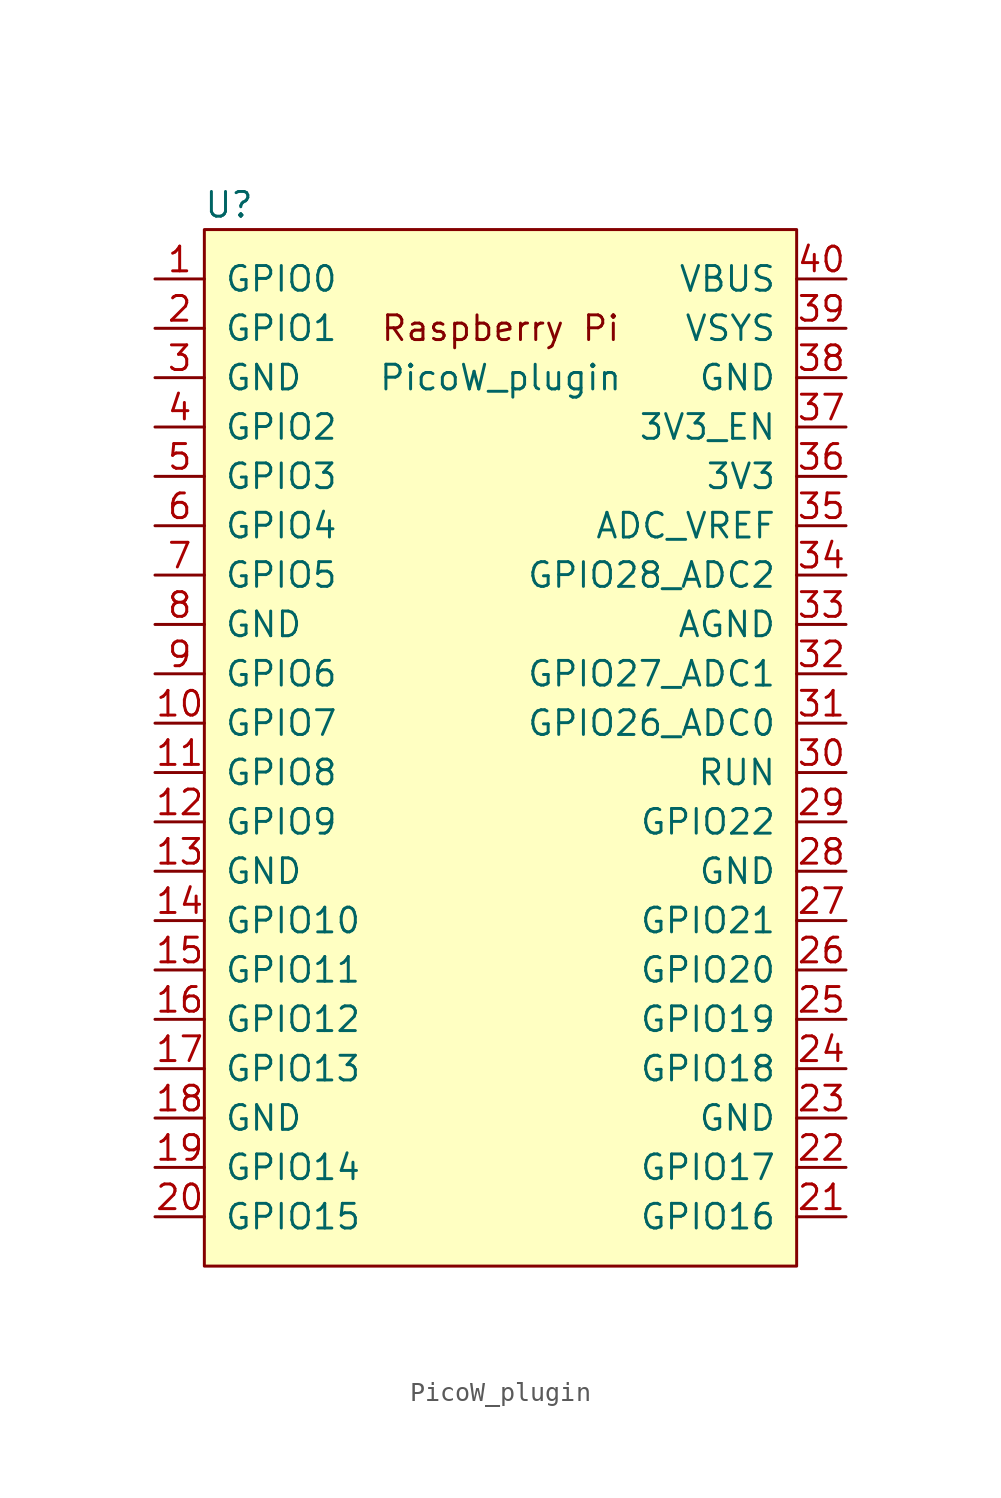
<source format=kicad_sym>
(kicad_symbol_lib
  (version 20231120)
  (generator "kicad_symbol_editor")
  (generator_version "8.0")
  (symbol "PicoW_plugin"
    (pin_names
      (offset 1.016))
    (property "Reference" "U"
      (at -13.97 27.94 0)
      (effects (font (size 1.27 1.27))))
    (property "Value" "PicoW_plugin"
      (at 0 19.05 0)
      (effects (font (size 1.27 1.27))))
    (symbol "PicoW_plugin_0_0"
      (text "Raspberry Pi" (at 0 21.59 0) (effects (font (size 1.27 1.27)))))
    (symbol "PicoW_plugin_0_1"
      (rectangle (start -15.24 26.67) (end 15.24 -26.67) (stroke (width 0) (type default)) (fill (type background))))
    (symbol "PicoW_plugin_1_1"
      (pin bidirectional line (at -17.78 24.13 0) (length 2.54) (name "GPIO0" (effects (font (size 1.27 1.27)))) (number "1" (effects (font (size 1.27 1.27)))))
      (pin bidirectional line (at -17.78 1.27 0) (length 2.54) (name "GPIO7" (effects (font (size 1.27 1.27)))) (number "10" (effects (font (size 1.27 1.27)))))
      (pin bidirectional line (at -17.78 -1.27 0) (length 2.54) (name "GPIO8" (effects (font (size 1.27 1.27)))) (number "11" (effects (font (size 1.27 1.27)))))
      (pin bidirectional line (at -17.78 -3.81 0) (length 2.54) (name "GPIO9" (effects (font (size 1.27 1.27)))) (number "12" (effects (font (size 1.27 1.27)))))
      (pin power_in line (at -17.78 -6.35 0) (length 2.54) (name "GND" (effects (font (size 1.27 1.27)))) (number "13" (effects (font (size 1.27 1.27)))))
      (pin bidirectional line (at -17.78 -8.89 0) (length 2.54) (name "GPIO10" (effects (font (size 1.27 1.27)))) (number "14" (effects (font (size 1.27 1.27)))))
      (pin bidirectional line (at -17.78 -11.43 0) (length 2.54) (name "GPIO11" (effects (font (size 1.27 1.27)))) (number "15" (effects (font (size 1.27 1.27)))))
      (pin bidirectional line (at -17.78 -13.97 0) (length 2.54) (name "GPIO12" (effects (font (size 1.27 1.27)))) (number "16" (effects (font (size 1.27 1.27)))))
      (pin bidirectional line (at -17.78 -16.51 0) (length 2.54) (name "GPIO13" (effects (font (size 1.27 1.27)))) (number "17" (effects (font (size 1.27 1.27)))))
      (pin power_in line (at -17.78 -19.05 0) (length 2.54) (name "GND" (effects (font (size 1.27 1.27)))) (number "18" (effects (font (size 1.27 1.27)))))
      (pin bidirectional line (at -17.78 -21.59 0) (length 2.54) (name "GPIO14" (effects (font (size 1.27 1.27)))) (number "19" (effects (font (size 1.27 1.27)))))
      (pin bidirectional line (at -17.78 21.59 0) (length 2.54) (name "GPIO1" (effects (font (size 1.27 1.27)))) (number "2" (effects (font (size 1.27 1.27)))))
      (pin bidirectional line (at -17.78 -24.13 0) (length 2.54) (name "GPIO15" (effects (font (size 1.27 1.27)))) (number "20" (effects (font (size 1.27 1.27)))))
      (pin bidirectional line (at 17.78 -24.13 180) (length 2.54) (name "GPIO16" (effects (font (size 1.27 1.27)))) (number "21" (effects (font (size 1.27 1.27)))))
      (pin bidirectional line (at 17.78 -21.59 180) (length 2.54) (name "GPIO17" (effects (font (size 1.27 1.27)))) (number "22" (effects (font (size 1.27 1.27)))))
      (pin power_in line (at 17.78 -19.05 180) (length 2.54) (name "GND" (effects (font (size 1.27 1.27)))) (number "23" (effects (font (size 1.27 1.27)))))
      (pin bidirectional line (at 17.78 -16.51 180) (length 2.54) (name "GPIO18" (effects (font (size 1.27 1.27)))) (number "24" (effects (font (size 1.27 1.27)))))
      (pin bidirectional line (at 17.78 -13.97 180) (length 2.54) (name "GPIO19" (effects (font (size 1.27 1.27)))) (number "25" (effects (font (size 1.27 1.27)))))
      (pin bidirectional line (at 17.78 -11.43 180) (length 2.54) (name "GPIO20" (effects (font (size 1.27 1.27)))) (number "26" (effects (font (size 1.27 1.27)))))
      (pin bidirectional line (at 17.78 -8.89 180) (length 2.54) (name "GPIO21" (effects (font (size 1.27 1.27)))) (number "27" (effects (font (size 1.27 1.27)))))
      (pin power_in line (at 17.78 -6.35 180) (length 2.54) (name "GND" (effects (font (size 1.27 1.27)))) (number "28" (effects (font (size 1.27 1.27)))))
      (pin bidirectional line (at 17.78 -3.81 180) (length 2.54) (name "GPIO22" (effects (font (size 1.27 1.27)))) (number "29" (effects (font (size 1.27 1.27)))))
      (pin power_in line (at -17.78 19.05 0) (length 2.54) (name "GND" (effects (font (size 1.27 1.27)))) (number "3" (effects (font (size 1.27 1.27)))))
      (pin input line (at 17.78 -1.27 180) (length 2.54) (name "RUN" (effects (font (size 1.27 1.27)))) (number "30" (effects (font (size 1.27 1.27)))))
      (pin bidirectional line (at 17.78 1.27 180) (length 2.54) (name "GPIO26_ADC0" (effects (font (size 1.27 1.27)))) (number "31" (effects (font (size 1.27 1.27)))))
      (pin bidirectional line (at 17.78 3.81 180) (length 2.54) (name "GPIO27_ADC1" (effects (font (size 1.27 1.27)))) (number "32" (effects (font (size 1.27 1.27)))))
      (pin power_in line (at 17.78 6.35 180) (length 2.54) (name "AGND" (effects (font (size 1.27 1.27)))) (number "33" (effects (font (size 1.27 1.27)))))
      (pin bidirectional line (at 17.78 8.89 180) (length 2.54) (name "GPIO28_ADC2" (effects (font (size 1.27 1.27)))) (number "34" (effects (font (size 1.27 1.27)))))
      (pin unspecified line (at 17.78 11.43 180) (length 2.54) (name "ADC_VREF" (effects (font (size 1.27 1.27)))) (number "35" (effects (font (size 1.27 1.27)))))
      (pin power_out line (at 17.78 13.97 180) (length 2.54) (name "3V3" (effects (font (size 1.27 1.27)))) (number "36" (effects (font (size 1.27 1.27)))))
      (pin input line (at 17.78 16.51 180) (length 2.54) (name "3V3_EN" (effects (font (size 1.27 1.27)))) (number "37" (effects (font (size 1.27 1.27)))))
      (pin power_out line (at 17.78 19.05 180) (length 2.54) (name "GND" (effects (font (size 1.27 1.27)))) (number "38" (effects (font (size 1.27 1.27)))))
      (pin passive line (at 17.78 21.59 180) (length 2.54) (name "VSYS" (effects (font (size 1.27 1.27)))) (number "39" (effects (font (size 1.27 1.27)))))
      (pin bidirectional line (at -17.78 16.51 0) (length 2.54) (name "GPIO2" (effects (font (size 1.27 1.27)))) (number "4" (effects (font (size 1.27 1.27)))))
      (pin unspecified line (at 17.78 24.13 180) (length 2.54) (name "VBUS" (effects (font (size 1.27 1.27)))) (number "40" (effects (font (size 1.27 1.27)))))
      (pin bidirectional line (at -17.78 13.97 0) (length 2.54) (name "GPIO3" (effects (font (size 1.27 1.27)))) (number "5" (effects (font (size 1.27 1.27)))))
      (pin bidirectional line (at -17.78 11.43 0) (length 2.54) (name "GPIO4" (effects (font (size 1.27 1.27)))) (number "6" (effects (font (size 1.27 1.27)))))
      (pin bidirectional line (at -17.78 8.89 0) (length 2.54) (name "GPIO5" (effects (font (size 1.27 1.27)))) (number "7" (effects (font (size 1.27 1.27)))))
      (pin power_in line (at -17.78 6.35 0) (length 2.54) (name "GND" (effects (font (size 1.27 1.27)))) (number "8" (effects (font (size 1.27 1.27)))))
      (pin bidirectional line (at -17.78 3.81 0) (length 2.54) (name "GPIO6" (effects (font (size 1.27 1.27)))) (number "9" (effects (font (size 1.27 1.27))))))))
</source>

===

Print only what lies in the material above starting at the line with "(pin unspecified line (at 17.78 11.43" and ending at the line with "(pin power_in line (at -17.78 6.35", every line exactly as given.

*Solution to this task*
      (pin unspecified line (at 17.78 11.43 180) (length 2.54) (name "ADC_VREF" (effects (font (size 1.27 1.27)))) (number "35" (effects (font (size 1.27 1.27)))))
      (pin power_out line (at 17.78 13.97 180) (length 2.54) (name "3V3" (effects (font (size 1.27 1.27)))) (number "36" (effects (font (size 1.27 1.27)))))
      (pin input line (at 17.78 16.51 180) (length 2.54) (name "3V3_EN" (effects (font (size 1.27 1.27)))) (number "37" (effects (font (size 1.27 1.27)))))
      (pin power_out line (at 17.78 19.05 180) (length 2.54) (name "GND" (effects (font (size 1.27 1.27)))) (number "38" (effects (font (size 1.27 1.27)))))
      (pin passive line (at 17.78 21.59 180) (length 2.54) (name "VSYS" (effects (font (size 1.27 1.27)))) (number "39" (effects (font (size 1.27 1.27)))))
      (pin bidirectional line (at -17.78 16.51 0) (length 2.54) (name "GPIO2" (effects (font (size 1.27 1.27)))) (number "4" (effects (font (size 1.27 1.27)))))
      (pin unspecified line (at 17.78 24.13 180) (length 2.54) (name "VBUS" (effects (font (size 1.27 1.27)))) (number "40" (effects (font (size 1.27 1.27)))))
      (pin bidirectional line (at -17.78 13.97 0) (length 2.54) (name "GPIO3" (effects (font (size 1.27 1.27)))) (number "5" (effects (font (size 1.27 1.27)))))
      (pin bidirectional line (at -17.78 11.43 0) (length 2.54) (name "GPIO4" (effects (font (size 1.27 1.27)))) (number "6" (effects (font (size 1.27 1.27)))))
      (pin bidirectional line (at -17.78 8.89 0) (length 2.54) (name "GPIO5" (effects (font (size 1.27 1.27)))) (number "7" (effects (font (size 1.27 1.27)))))
      (pin power_in line (at -17.78 6.35 0) (length 2.54) (name "GND" (effects (font (size 1.27 1.27)))) (number "8" (effects (font (size 1.27 1.27)))))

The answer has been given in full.